Joel Verhagen Joel Verhagen - 3 months ago 17
PHP Question

How do I programmatically check whether an image (PNG, JPEG, or GIF) is corrupted?

Okay. So I have about 250,000 high resolution images. What I want to do is go through all of them and find ones that are corrupted. If you know what 4scrape is, then you know the nature of the images I.

Corrupted, to me, is the image is loaded into Firefox and it says


The image “such and such image” cannot be displayed, because it contains errors.



Now, I could select all of my 250,000 images (~150gb) and drag-n-drop them into Firefox. That would be bad though, because I don't think Mozilla designed Firefox to open 250,000 tabs. No, I need a way to programmatically check whether an image is corrupted.

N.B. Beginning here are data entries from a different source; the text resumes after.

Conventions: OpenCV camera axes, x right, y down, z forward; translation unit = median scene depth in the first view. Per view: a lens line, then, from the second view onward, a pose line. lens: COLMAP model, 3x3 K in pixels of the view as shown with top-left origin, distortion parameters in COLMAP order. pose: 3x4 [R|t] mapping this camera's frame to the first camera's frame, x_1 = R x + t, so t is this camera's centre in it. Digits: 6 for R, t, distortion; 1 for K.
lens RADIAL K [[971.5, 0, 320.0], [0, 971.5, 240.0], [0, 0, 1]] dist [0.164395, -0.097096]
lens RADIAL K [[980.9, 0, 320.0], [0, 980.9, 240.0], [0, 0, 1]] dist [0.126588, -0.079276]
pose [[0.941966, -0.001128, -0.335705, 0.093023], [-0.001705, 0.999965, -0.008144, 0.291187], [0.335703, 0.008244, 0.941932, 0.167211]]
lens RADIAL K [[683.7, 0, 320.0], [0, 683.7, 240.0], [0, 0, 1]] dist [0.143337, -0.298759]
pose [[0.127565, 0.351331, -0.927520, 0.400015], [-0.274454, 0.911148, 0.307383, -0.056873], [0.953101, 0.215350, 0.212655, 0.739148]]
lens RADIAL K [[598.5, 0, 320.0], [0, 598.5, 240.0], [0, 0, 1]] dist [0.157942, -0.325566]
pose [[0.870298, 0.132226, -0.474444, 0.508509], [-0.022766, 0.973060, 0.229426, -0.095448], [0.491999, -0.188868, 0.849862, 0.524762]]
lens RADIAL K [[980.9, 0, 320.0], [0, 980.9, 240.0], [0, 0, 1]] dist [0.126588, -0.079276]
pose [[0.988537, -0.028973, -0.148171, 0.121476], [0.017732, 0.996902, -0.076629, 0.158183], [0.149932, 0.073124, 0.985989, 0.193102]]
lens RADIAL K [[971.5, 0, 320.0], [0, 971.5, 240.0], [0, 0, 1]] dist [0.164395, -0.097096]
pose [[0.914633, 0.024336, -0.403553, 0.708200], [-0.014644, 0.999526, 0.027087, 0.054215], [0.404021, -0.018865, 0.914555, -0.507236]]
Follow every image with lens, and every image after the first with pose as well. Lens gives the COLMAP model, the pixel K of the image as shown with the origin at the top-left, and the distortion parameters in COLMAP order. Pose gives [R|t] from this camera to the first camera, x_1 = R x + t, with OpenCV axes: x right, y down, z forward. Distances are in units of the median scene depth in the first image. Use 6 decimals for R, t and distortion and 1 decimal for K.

Does anyone know a PHP or Python library which can do something along these lines? Or an existing piece of software for Windows?

I have already removed obviously corrupted images (such as ones that are 0 bytes) but I'm about 99.9% sure that there are more diseased images floating around in my throng of a collection.

Answer

An easy way would be to try loading and verifying the files with PIL (Python Imaging Library).

from PIL import Image

v_image = Image.open(file)
v_image.verify()

Catch the exceptions...

From the documentation:

im.verify()

Attempts to determine if the file is broken, without actually decoding the image data. If this method finds any problems, it raises suitable exceptions. This method only works on a newly opened image; if the image has already been loaded, the result is undefined. Also, if you need to load the image after using this method, you must reopen the image file.